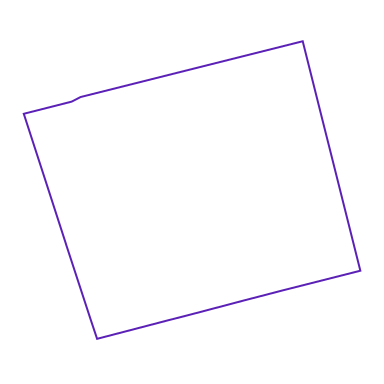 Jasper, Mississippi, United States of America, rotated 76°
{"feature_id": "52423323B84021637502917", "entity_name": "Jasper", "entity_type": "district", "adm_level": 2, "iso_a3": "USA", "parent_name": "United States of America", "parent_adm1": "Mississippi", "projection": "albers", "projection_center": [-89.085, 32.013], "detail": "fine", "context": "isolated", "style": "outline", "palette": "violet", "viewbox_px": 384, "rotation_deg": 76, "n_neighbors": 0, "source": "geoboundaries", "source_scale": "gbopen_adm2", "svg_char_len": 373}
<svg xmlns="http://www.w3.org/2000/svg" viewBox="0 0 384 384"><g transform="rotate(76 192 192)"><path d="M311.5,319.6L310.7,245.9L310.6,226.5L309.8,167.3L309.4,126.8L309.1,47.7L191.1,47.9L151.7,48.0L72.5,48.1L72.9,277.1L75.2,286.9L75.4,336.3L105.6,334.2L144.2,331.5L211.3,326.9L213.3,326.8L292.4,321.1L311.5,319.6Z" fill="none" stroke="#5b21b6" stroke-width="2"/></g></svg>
==
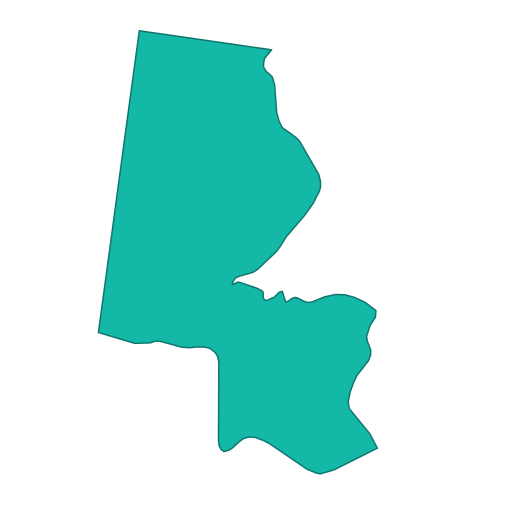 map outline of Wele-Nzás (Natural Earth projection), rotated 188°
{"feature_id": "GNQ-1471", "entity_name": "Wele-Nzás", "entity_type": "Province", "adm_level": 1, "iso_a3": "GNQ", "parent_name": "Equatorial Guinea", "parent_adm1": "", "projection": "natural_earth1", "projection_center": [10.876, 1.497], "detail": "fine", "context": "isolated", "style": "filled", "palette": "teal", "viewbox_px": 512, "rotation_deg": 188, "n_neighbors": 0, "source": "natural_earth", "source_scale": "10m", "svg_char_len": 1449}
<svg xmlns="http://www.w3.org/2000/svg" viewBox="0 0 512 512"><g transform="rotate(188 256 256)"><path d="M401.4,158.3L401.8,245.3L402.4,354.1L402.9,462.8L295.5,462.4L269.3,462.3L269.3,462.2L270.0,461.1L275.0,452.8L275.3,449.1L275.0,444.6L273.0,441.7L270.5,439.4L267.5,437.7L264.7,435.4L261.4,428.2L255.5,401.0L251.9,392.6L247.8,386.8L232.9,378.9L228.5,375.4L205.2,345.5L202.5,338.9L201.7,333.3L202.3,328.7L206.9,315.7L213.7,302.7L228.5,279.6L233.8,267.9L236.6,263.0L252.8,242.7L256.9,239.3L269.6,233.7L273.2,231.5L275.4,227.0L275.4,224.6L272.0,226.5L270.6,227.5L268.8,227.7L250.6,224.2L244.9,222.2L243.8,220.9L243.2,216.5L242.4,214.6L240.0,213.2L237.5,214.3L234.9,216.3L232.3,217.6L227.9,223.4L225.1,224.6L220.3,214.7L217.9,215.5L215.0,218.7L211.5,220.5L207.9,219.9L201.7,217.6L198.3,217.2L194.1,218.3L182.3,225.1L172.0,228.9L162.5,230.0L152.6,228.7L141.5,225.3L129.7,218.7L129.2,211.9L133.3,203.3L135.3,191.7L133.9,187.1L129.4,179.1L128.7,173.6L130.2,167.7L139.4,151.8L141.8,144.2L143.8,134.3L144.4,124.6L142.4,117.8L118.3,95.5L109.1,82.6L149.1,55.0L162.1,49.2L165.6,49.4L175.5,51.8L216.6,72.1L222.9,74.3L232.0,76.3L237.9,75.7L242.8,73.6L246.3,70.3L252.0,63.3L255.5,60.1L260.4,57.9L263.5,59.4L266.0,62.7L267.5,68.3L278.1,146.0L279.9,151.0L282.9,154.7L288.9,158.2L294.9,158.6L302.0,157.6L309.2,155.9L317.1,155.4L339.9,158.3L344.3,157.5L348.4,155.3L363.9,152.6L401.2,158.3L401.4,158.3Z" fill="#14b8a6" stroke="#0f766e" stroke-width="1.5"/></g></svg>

**Task brief**
Please extract every line of the records above that contains the string "style".

**Response to the exercise**
{"feature_id": "52423323B84021637502917", "entity_name": "Jasper", "entity_type": "district", "adm_level": 2, "iso_a3": "USA", "parent_name": "United States of America", "parent_adm1": "Mississippi", "projection": "albers", "projection_center": [-89.085, 32.013], "detail": "fine", "context": "isolated", "style": "outline", "palette": "violet", "viewbox_px": 384, "rotation_deg": 76, "n_neighbors": 0, "source": "geoboundaries", "source_scale": "gbopen_adm2", "svg_char_len": 373}
{"feature_id": "GNQ-1471", "entity_name": "Wele-Nzás", "entity_type": "Province", "adm_level": 1, "iso_a3": "GNQ", "parent_name": "Equatorial Guinea", "parent_adm1": "", "projection": "natural_earth1", "projection_center": [10.876, 1.497], "detail": "fine", "context": "isolated", "style": "filled", "palette": "teal", "viewbox_px": 512, "rotation_deg": 188, "n_neighbors": 0, "source": "natural_earth", "source_scale": "10m", "svg_char_len": 1449}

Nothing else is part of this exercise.